#### TEXTO APRESENTADO

O Herói e sua Jornada
Por Jaqueline M. Souza
No mundo contemporâneo é quase impossível estudar roteiro ou storytelling sem nunca ter ouvido falar da Jornada do Herói ou Monomito. Isso porque esta estrutura baseada na mitologia de diversas culturas e amplamente estudada pelo antropólogo Joseph Campbell foi muito popularizada em meados dos anos 80, pelo consultor e roteirista Christopher Vogler que escreveu um célebre memorando: Um Guia Prático para o Herói de Mil Faces, utilizando o trabalho de Campbell como método de estrutura narrativa para roteiros da Disney, onde trabalhava na época.
O memorando de Vogler ficou tão popular que acabou se transformando em um livro: A Jornada do Escritor. Esse livro é a base para toda a conceituação do que é difundido popularmente como "A Jornada do Herói". Enquanto o Monomito, o trabalho de Joseph Campbell, é um estudo mítico e antropológico sobre o que há de primitivo e de inconsciente coletivo nas histórias de heróis e mártires de diversas culturas ao longa de toda a história da humanidade; A Jornada do Escritor, o trabalho de Christopher Vogler, é um guia de como adequar uma versão compacta da estrutura apresentada por Campbell na escrita de roteiros. A diferença também se apresenta na quantidade de passos/etapas de cada herói enfrenta- para Campbell são 17 etapas enfrentadas e para Vogler são 12. Por isso, popularmente conhecidas como 12 passos da Jornada do Herói.

########
#### REGISTROS PARA CONSULTA

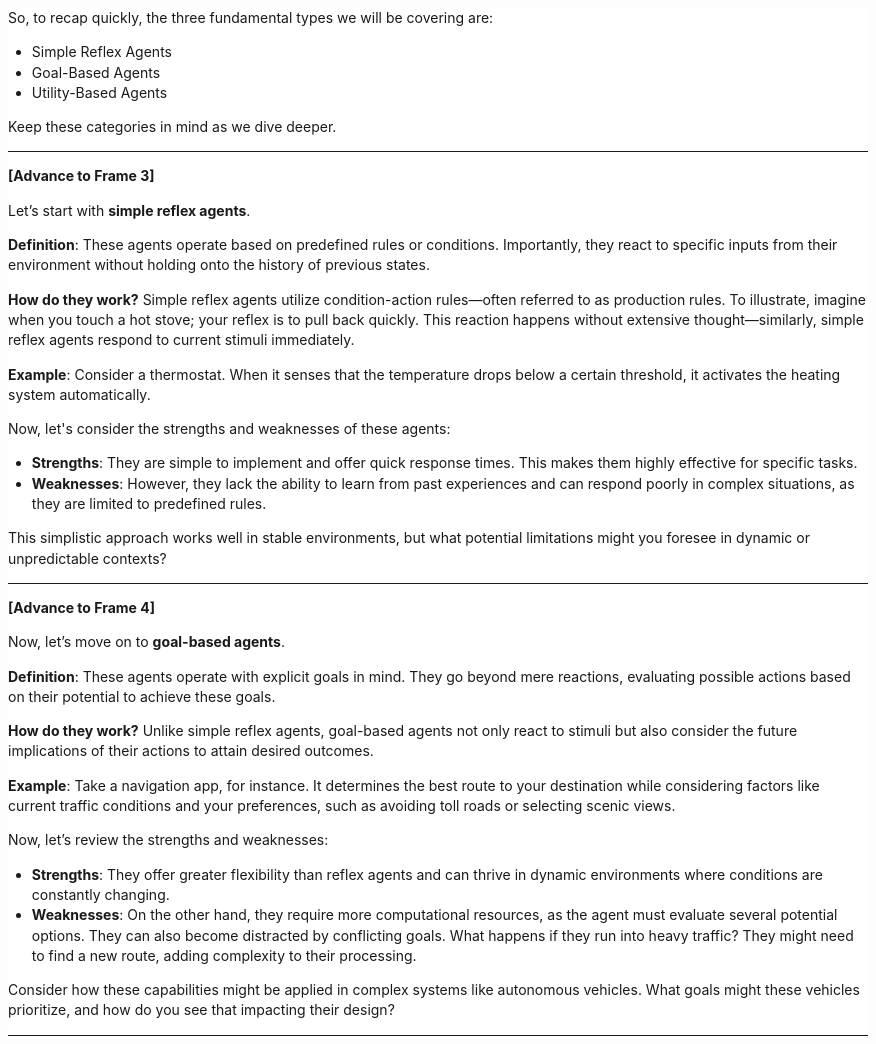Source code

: So, to recap quickly, the three fundamental types we will be covering are:
- Simple Reflex Agents
- Goal-Based Agents
- Utility-Based Agents

Keep these categories in mind as we dive deeper.

---

**[Advance to Frame 3]**

Let’s start with **simple reflex agents**.

**Definition**: These agents operate based on predefined rules or conditions. Importantly, they react to specific inputs from their environment without holding onto the history of previous states. 

**How do they work?** Simple reflex agents utilize condition-action rules—often referred to as production rules. To illustrate, imagine when you touch a hot stove; your reflex is to pull back quickly. This reaction happens without extensive thought—similarly, simple reflex agents respond to current stimuli immediately.

**Example**: Consider a thermostat. When it senses that the temperature drops below a certain threshold, it activates the heating system automatically. 

Now, let's consider the strengths and weaknesses of these agents:
- **Strengths**: They are simple to implement and offer quick response times. This makes them highly effective for specific tasks.
- **Weaknesses**: However, they lack the ability to learn from past experiences and can respond poorly in complex situations, as they are limited to predefined rules.

This simplistic approach works well in stable environments, but what potential limitations might you foresee in dynamic or unpredictable contexts?

---

**[Advance to Frame 4]**

Now, let’s move on to **goal-based agents**.

**Definition**: These agents operate with explicit goals in mind. They go beyond mere reactions, evaluating possible actions based on their potential to achieve these goals.

**How do they work?** Unlike simple reflex agents, goal-based agents not only react to stimuli but also consider the future implications of their actions to attain desired outcomes. 

**Example**: Take a navigation app, for instance. It determines the best route to your destination while considering factors like current traffic conditions and your preferences, such as avoiding toll roads or selecting scenic views. 

Now, let’s review the strengths and weaknesses:
- **Strengths**: They offer greater flexibility than reflex agents and can thrive in dynamic environments where conditions are constantly changing.
- **Weaknesses**: On the other hand, they require more computational resources, as the agent must evaluate several potential options. They can also become distracted by conflicting goals. What happens if they run into heavy traffic? They might need to find a new route, adding complexity to their processing. 

Consider how these capabilities might be applied in complex systems like autonomous vehicles. What goals might these vehicles prioritize, and how do you see that impacting their design?

---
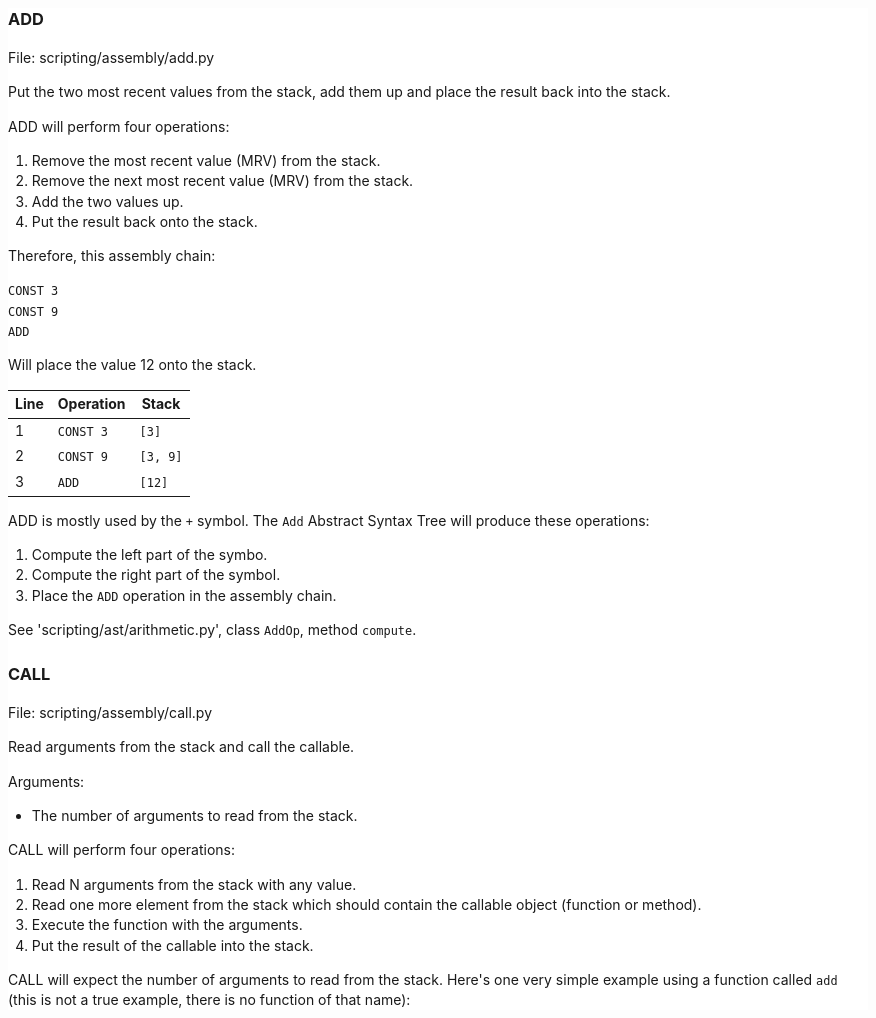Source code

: ### ADD

File: scripting/assembly/add.py

Put the two most recent values from the stack, add them up and place the result back into the stack.

ADD will perform four operations:

1. Remove the most recent value (MRV) from the stack.
2. Remove the next most recent value (MRV) from the stack.
3. Add the two values up.
4. Put the result back onto the stack.

Therefore, this assembly chain:

    CONST 3
    CONST 9
    ADD

Will place the value 12 onto the stack.

| Line | Operation          | Stack                  |
|------|--------------------|------------------------|
| 1    | `CONST 3`          | `[3]`                  |
| 2    | `CONST 9`          | `[3, 9]`               |
| 3    | `ADD`              | `[12]`                 |

ADD is mostly used by the `+` symbol.  The `Add` Abstract Syntax Tree will produce these operations:

1. Compute the left part of the symbo.
2. Compute the right part of the symbol.
3. Place the `ADD` operation in the assembly chain.

See 'scripting/ast/arithmetic.py', class `AddOp`, method `compute`.

### CALL

File: scripting/assembly/call.py

Read arguments from the stack and call the callable.

Arguments:

* The number of arguments to read from the stack.

CALL will perform four operations:

1. Read N arguments from the stack with any value.
2. Read one more element from the stack which should contain the callable object (function or method).
3. Execute the function with the arguments.
4. Put the result of the callable into the stack.

CALL will expect the number of arguments to read from the stack.  Here's one very simple example using a function called `add` (this is not a true example, there is no function of that name):
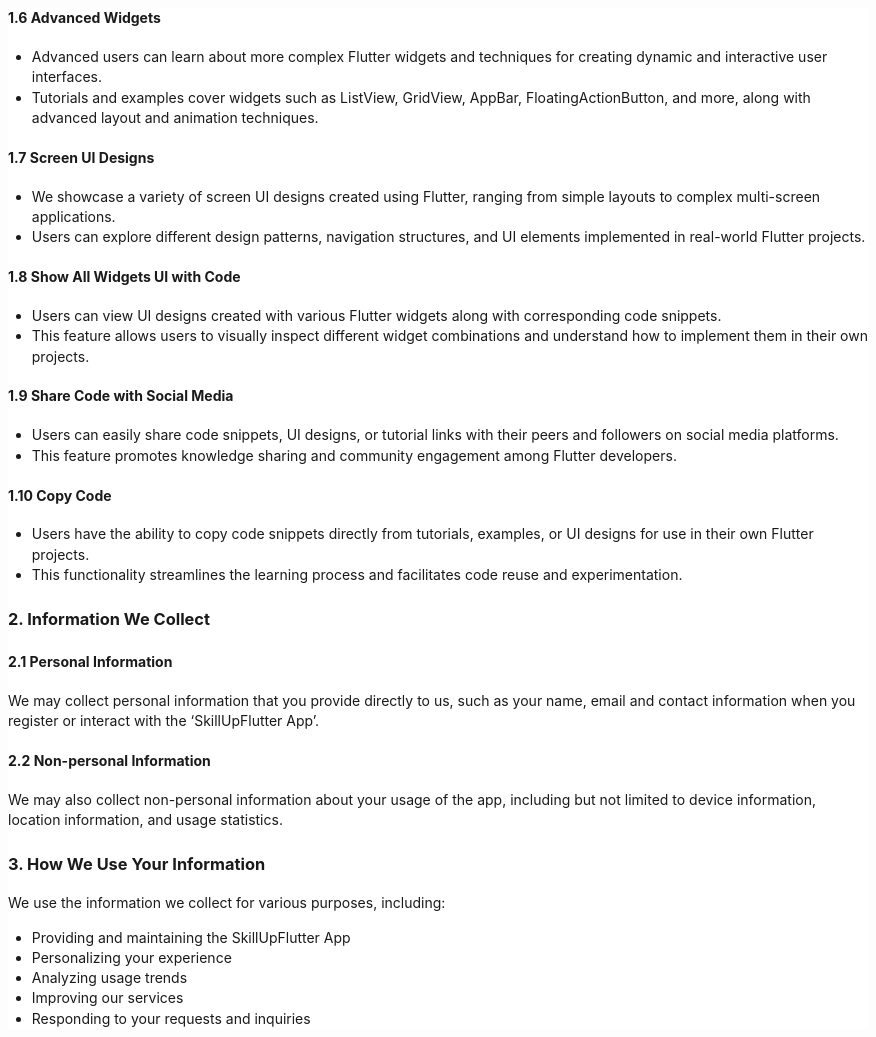 #### 1.6 Advanced Widgets
- Advanced users can learn about more complex Flutter widgets and techniques for creating
dynamic and interactive user interfaces.
- Tutorials and examples cover widgets such as ListView, GridView, AppBar,
FloatingActionButton, and more, along with advanced layout and animation techniques.

#### 1.7 Screen UI Designs

- We showcase a variety of screen UI designs created using Flutter, ranging from simple
layouts to complex multi-screen applications.
- Users can explore different design patterns, navigation structures, and UI elements
implemented in real-world Flutter projects.

#### 1.8 Show All Widgets UI with Code

- Users can view UI designs created with various Flutter widgets along with corresponding
code snippets.
- This feature allows users to visually inspect different widget combinations and understand
how to implement them in their own projects.

#### 1.9 Share Code with Social Media

- Users can easily share code snippets, UI designs, or tutorial links with their peers and
followers on social media platforms.
- This feature promotes knowledge sharing and community engagement among Flutter
developers.

#### 1.10 Copy Code

- Users have the ability to copy code snippets directly from tutorials, examples, or UI designs
for use in their own Flutter projects.
- This functionality streamlines the learning process and facilitates code reuse and
experimentation.

### 2. Information We Collect

#### 2.1 Personal Information

We may collect personal information that you provide directly to us, such as your name, email
and contact information when you register or interact with the ‘SkillUpFlutter App’.

#### 2.2 Non-personal Information

We may also collect non-personal information about your usage of the app, including but not
limited to device information, location information, and usage statistics.

### 3. How We Use Your Information

We use the information we collect for various purposes, including:

- Providing and maintaining the SkillUpFlutter App
- Personalizing your experience
- Analyzing usage trends
- Improving our services
- Responding to your requests and inquiries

########

LISTA DE ATIVIDADES:
[1] Determine em quantas linhas dos registros aparece a sequência de caracteres "scripting", levando em conta a distinção entre maiúsculas e minúsculas. Informe somente o número.
[2] Prossiga com o texto sobre a Jornada do Herói a partir da última frase apresentada.
O texto e os registros não guardam relação entre si.

RESPOSTAS DAS TAREFAS:
[1] 3

[2]
Quem é o Herói
Para Vogler, o Herói é alguém disposto a sacrificar suas necessidades em benefício dos outros. Características como força ou coragem são secundárias em relação a capacidade de sacrifício do herói. Ao se sacrificar ele se torna sagrado. Ele representa o Ego, a busca pela identidade e auto-aceitação. A jornada do herói se inicia com a separação de sua família, de sua comunidade ou de sua tribo. Para Vogler, somos todos heróis enfrentando guardiões e monstros internos, contando com a ajuda de aliados, encontrando professores, guias e demônios. E mesmo esses arquétipos são apenas emanações do próprio Herói, são facetas desconhecidas dele próprio e por isso ao final de sua jornada, ele completa seu processo de transformação e auto-conhecimento. Os heróis precisam ter qualidades com as quais possamos nos identificar e com as quais possamos nos reconhecer, por isso são impelidos por impulsos universais como o desejo de ser amado e compreendido, de ter êxito, de sobreviver, de ser livre, etc. Para Campbell, é um arquétipo em diversas culturas que descreve a transição da adolescência para a idade adulta, um ritual de passagem. Ele inclui, tipicamente, uma fase de separação, transição, e incorporação, sendo a segunda dessas, uma fase de transformação psicológica fundamental que deixa para trás a psique infantil. Assim, o herói retorna como adulto para enriquecer o mundo com suas descobertas. Os Heróis, portanto, são símbolos da alma em transformação, da jornada rumo ao crescimento e a aprendizagem.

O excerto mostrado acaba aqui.